Quels sont vos conseils pour éviter de voir sa santé impactée par la pollution de l’air ?
Les moyens de prévention sont de 2 types :
- La prévention individuelle, en diminuant les émissions de pollution, en évitant les situations polluées, en évitant les zones les plus polluées, en augmentant la dispersion de la pollution.
- La prévention collective, par l’amélioration de l’air extérieur (diminution des émissions globales liées au trafic routier, aux sites industriels), par l’amélioration de l’air intérieur (exposition à l’amiante, composition des produits ménagers et notices d’utilisation) et prévention du tabagisme (interdiction de publicité, interdiction dans les lieux publics afin de limiter les expositions involontaires, campagnes de prévention dans les écoles)
Les conseils pour limiter l’exposition à la pollution extérieure : choisir des poussettes les plus hautes possibles pour les enfants en bas âge, mettre des masques pour manipuler des produits dangereux (bricolage …), inspirer par le nez et non par la bouche.
Les conseils pour limiter l’exposition à la pollution intérieure : ne pas fumer, éviter de laisser les animaux domestiques à l’intérieur des domiciles, aérer régulièrement les locaux, économiser l’énergie de façon raisonnable en conciliant chauffage / isolation / aération, utiliser les produits de nettoyage sans excès en évitant les formes aérosols, utiliser des aspirateurs à haute efficacité particulaire (filtres HEPA) pour éviter de remettre en suspension une partie de la poussière du sol, utiliser une serpillière mouillée plutôt qu’un balai pour éviter de remettre en suspension une partie de la poussière du sol, changer la literie toutes les semaines ou au maximum tous les 10 jours en laissant le matelas à l’air pendant plusieurs heures à chaque fois.
Lors des pics de pollution : limiter les activités physiques et sportives intenses (dont les compétitions), autant en plein air qu’à l’intérieur, limiter les déplacements sur les grands axes routiers et à leurs abords, aux périodes de pointe, consulter rapidement en cas de symptômes.
Pensez-vous que la qualité d’air intérieur, dans les bâtiments en France, est suffisamment contrôlée ?

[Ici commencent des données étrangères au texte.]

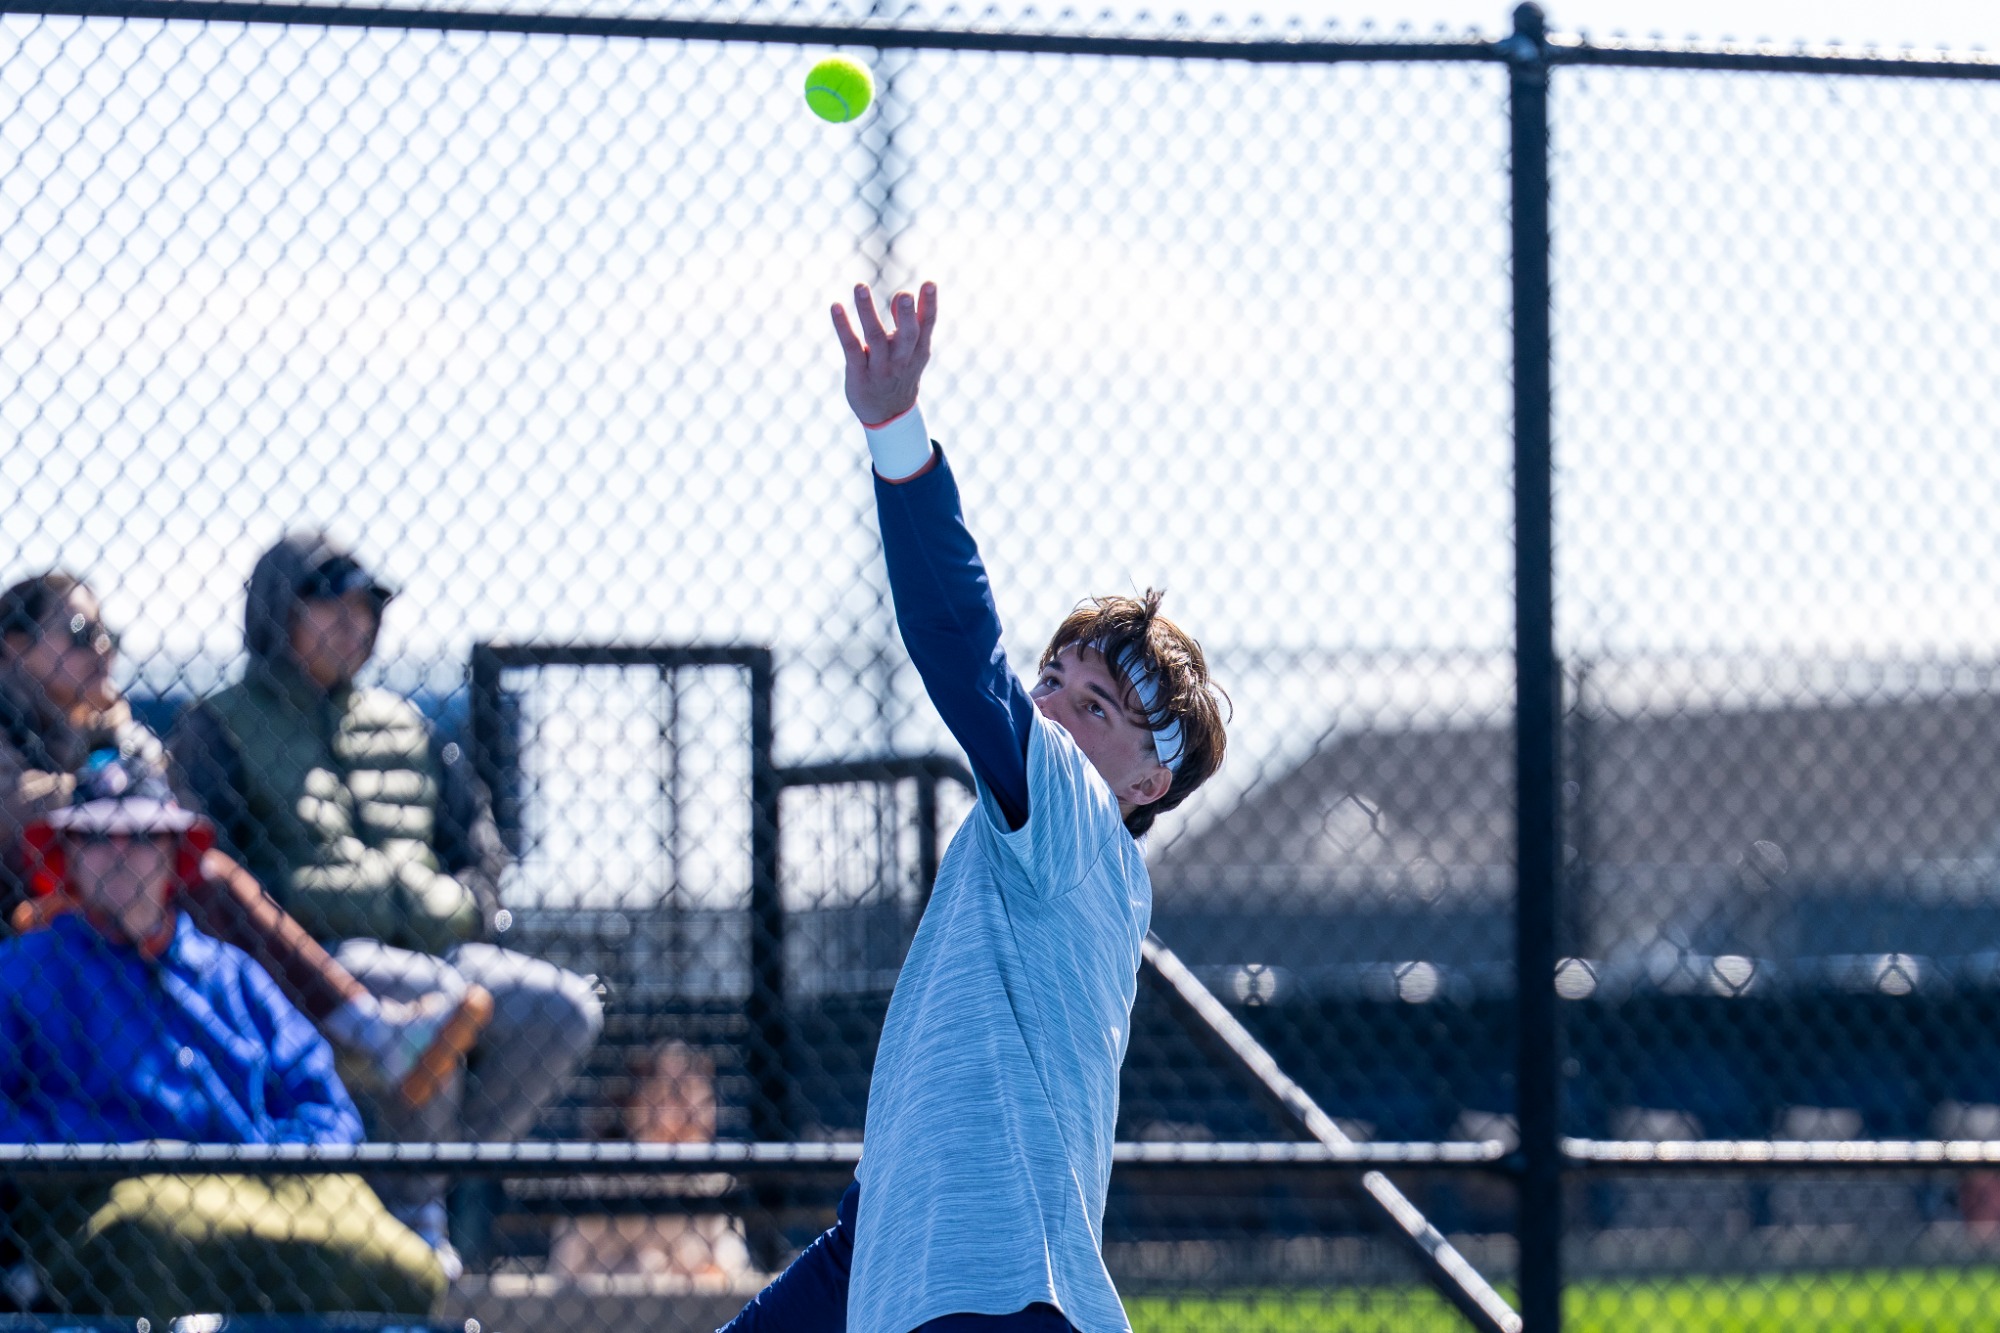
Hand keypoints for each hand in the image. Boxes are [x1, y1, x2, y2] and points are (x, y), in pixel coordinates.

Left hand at [831, 281, 937, 424]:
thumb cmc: (899, 374)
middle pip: (907, 335)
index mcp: (918, 352)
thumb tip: (903, 294)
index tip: (929, 283)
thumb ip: (908, 323)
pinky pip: (851, 348)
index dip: (929, 305)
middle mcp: (902, 360)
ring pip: (875, 337)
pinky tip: (836, 307)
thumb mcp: (910, 351)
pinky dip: (843, 327)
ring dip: (868, 311)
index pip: (927, 325)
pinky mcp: (859, 374)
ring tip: (860, 287)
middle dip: (906, 314)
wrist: (888, 416)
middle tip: (904, 294)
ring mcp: (880, 369)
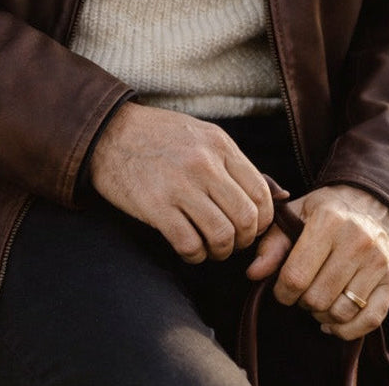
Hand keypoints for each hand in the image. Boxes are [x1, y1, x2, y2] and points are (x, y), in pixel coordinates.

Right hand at [88, 103, 274, 262]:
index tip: (251, 227)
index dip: (263, 220)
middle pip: (247, 218)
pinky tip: (190, 248)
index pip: (262, 193)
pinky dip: (195, 255)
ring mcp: (180, 186)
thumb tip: (278, 196)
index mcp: (220, 145)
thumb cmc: (160, 136)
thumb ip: (235, 163)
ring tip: (211, 248)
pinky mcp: (156, 207)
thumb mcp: (203, 136)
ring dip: (221, 251)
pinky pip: (190, 245)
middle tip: (232, 242)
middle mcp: (204, 164)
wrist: (111, 133)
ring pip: (222, 236)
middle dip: (244, 240)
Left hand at [245, 185, 388, 339]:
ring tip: (318, 300)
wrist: (376, 207)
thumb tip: (254, 273)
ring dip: (322, 315)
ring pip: (340, 313)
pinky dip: (346, 329)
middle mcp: (357, 241)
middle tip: (302, 292)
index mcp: (328, 221)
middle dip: (302, 302)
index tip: (282, 288)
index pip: (295, 276)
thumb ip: (273, 243)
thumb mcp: (297, 214)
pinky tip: (334, 319)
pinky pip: (368, 321)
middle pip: (317, 298)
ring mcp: (378, 263)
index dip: (282, 291)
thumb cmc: (329, 212)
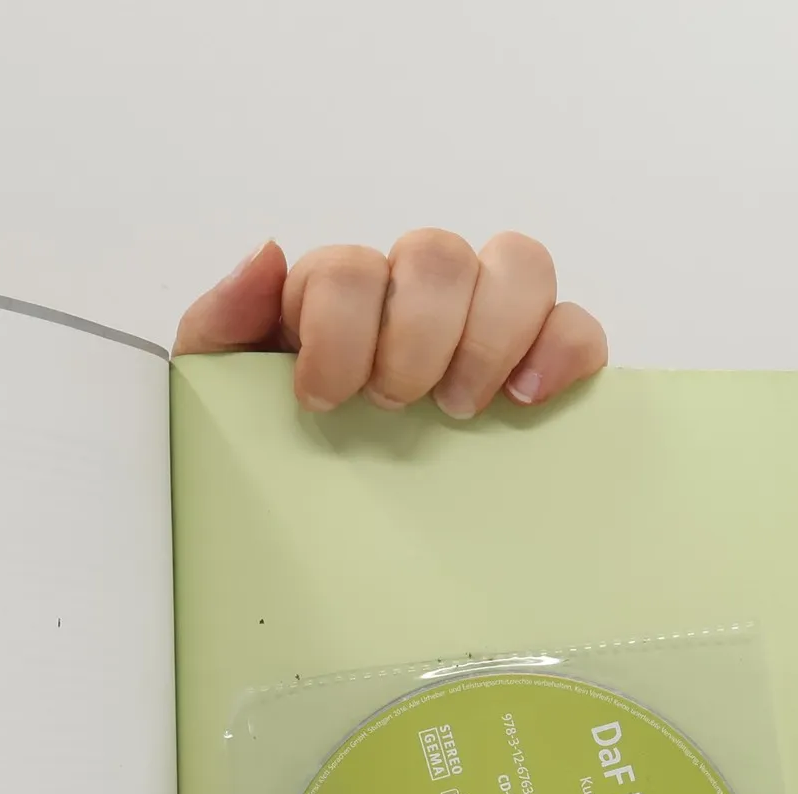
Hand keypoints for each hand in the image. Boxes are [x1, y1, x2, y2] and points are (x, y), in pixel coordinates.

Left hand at [174, 230, 605, 417]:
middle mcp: (412, 298)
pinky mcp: (540, 367)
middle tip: (394, 403)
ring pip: (518, 266)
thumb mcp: (221, 396)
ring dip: (488, 335)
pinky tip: (529, 398)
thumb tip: (266, 254)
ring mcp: (483, 327)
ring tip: (459, 409)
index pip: (350, 267)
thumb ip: (223, 322)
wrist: (315, 535)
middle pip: (438, 256)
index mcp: (335, 301)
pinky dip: (565, 348)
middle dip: (415, 335)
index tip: (322, 398)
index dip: (340, 326)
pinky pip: (576, 327)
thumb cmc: (273, 457)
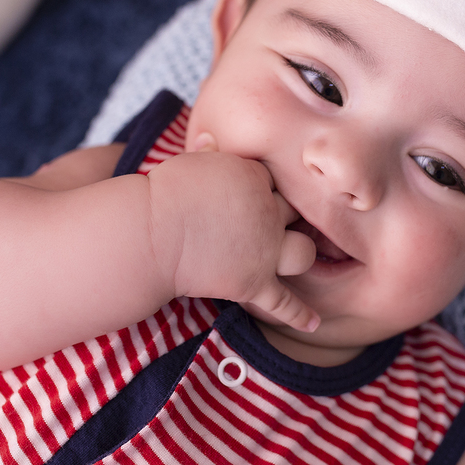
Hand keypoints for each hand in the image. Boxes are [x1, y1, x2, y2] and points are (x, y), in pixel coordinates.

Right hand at [145, 134, 318, 330]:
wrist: (151, 234)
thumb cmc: (165, 195)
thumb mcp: (190, 164)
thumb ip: (209, 154)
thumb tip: (210, 140)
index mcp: (255, 178)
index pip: (273, 182)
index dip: (262, 190)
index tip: (244, 197)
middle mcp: (268, 213)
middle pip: (295, 212)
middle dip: (286, 217)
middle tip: (268, 223)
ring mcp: (265, 251)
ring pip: (304, 252)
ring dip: (300, 252)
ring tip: (291, 255)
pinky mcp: (253, 284)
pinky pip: (284, 302)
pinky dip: (299, 315)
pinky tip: (313, 324)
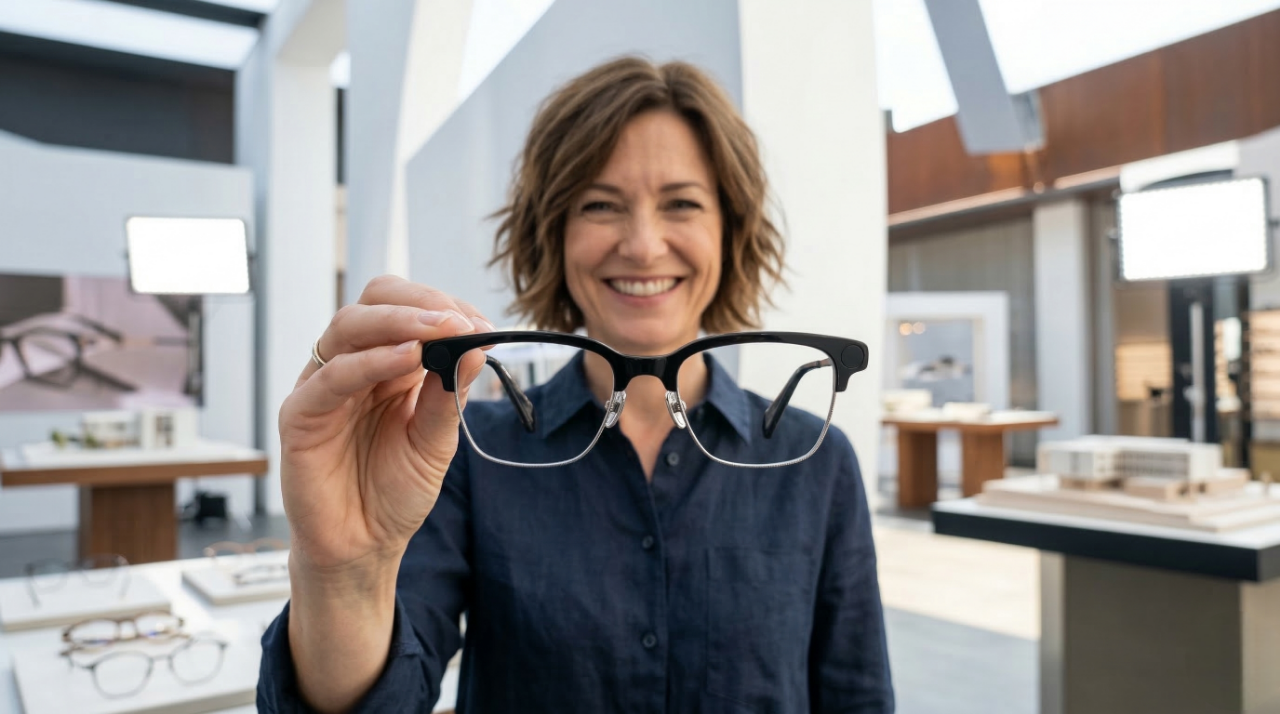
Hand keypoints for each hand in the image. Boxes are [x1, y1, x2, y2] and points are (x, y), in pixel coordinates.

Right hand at [278, 275, 490, 575]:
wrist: (364, 546)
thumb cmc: (395, 491)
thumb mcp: (436, 440)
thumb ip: (451, 393)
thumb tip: (477, 343)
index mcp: (388, 364)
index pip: (407, 308)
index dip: (443, 307)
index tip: (482, 324)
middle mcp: (354, 365)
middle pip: (375, 302)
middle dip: (420, 303)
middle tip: (458, 321)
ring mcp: (324, 386)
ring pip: (348, 326)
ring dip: (398, 321)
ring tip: (439, 330)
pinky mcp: (301, 415)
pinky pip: (331, 376)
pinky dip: (370, 360)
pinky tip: (407, 358)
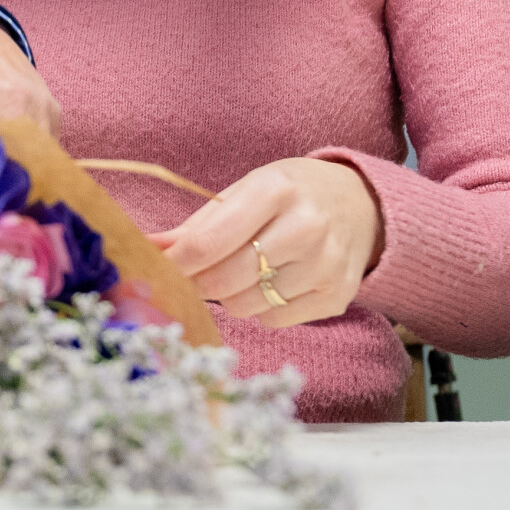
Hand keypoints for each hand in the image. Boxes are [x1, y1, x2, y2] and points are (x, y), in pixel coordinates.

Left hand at [147, 157, 382, 326]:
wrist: (362, 206)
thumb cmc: (290, 195)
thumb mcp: (246, 192)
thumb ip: (197, 224)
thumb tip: (147, 248)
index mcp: (276, 189)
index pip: (209, 241)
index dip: (175, 263)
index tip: (157, 268)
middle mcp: (306, 226)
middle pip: (224, 279)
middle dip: (198, 282)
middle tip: (194, 274)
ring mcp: (326, 264)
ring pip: (245, 305)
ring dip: (230, 296)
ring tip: (242, 272)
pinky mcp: (337, 295)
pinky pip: (273, 320)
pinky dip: (260, 308)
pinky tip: (272, 283)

La fumée domestique représente également un grave risque sanitaire pour environ 3 milliards de personnes qui font cuire leurs aliments et chauffent leur logement à l’aide de combustibles à base de biomasse et de charbon.
L’OMS estime que la pollution de l’air à l’intérieur des habitations était responsable de 4,3 millions de décès prématurés en 2012, principalement dans les pays à revenu faible ou intermédiaire.
Chez les patients porteurs de maladies respiratoires chroniques difficiles à contrôler, nous faisons régulièrement appel à des conseillers médicaux en environnement intérieur, qui permettent d’évaluer la pollution intérieure de l’environnement des patients, souvent à l’origine du mauvais contrôle de leur pathologie respiratoire, sans que les patients n’en aient conscience.
Pensez-vous que la prise de conscience autour de la pollution de l’air est suffisante ?
La plupart des sources de pollution de l’air extérieur échappent totalement au contrôle des individus et nécessitent que les villes, les décideurs nationaux et internationaux, prennent des mesures dans des secteurs comme les transports, la gestion des déchets, le logement et l’agriculture.
A l’échelon individuel, la prise de conscience est probablement insuffisante, la population connaît peu les sources, les conséquences et les moyens de prévention à mettre en place, raison pour laquelle les politiques visent à sensibiliser et responsabiliser le grand public.
Comment concevez-vous l’évolution de cette problématique sur le long terme ?
Si les niveaux de pollution de l’air nous échappent totalement, nous risquons de voir augmenter les problèmes de santé en conséquence.
Les politiques mettent en place des actions de prévention et de diminution des émissions à l’origine de la pollution de l’air. J’espère sincèrement qu’en sensibilisant la population et en la responsabilisant, les efforts communs permettront d’éviter cette situation préoccupante.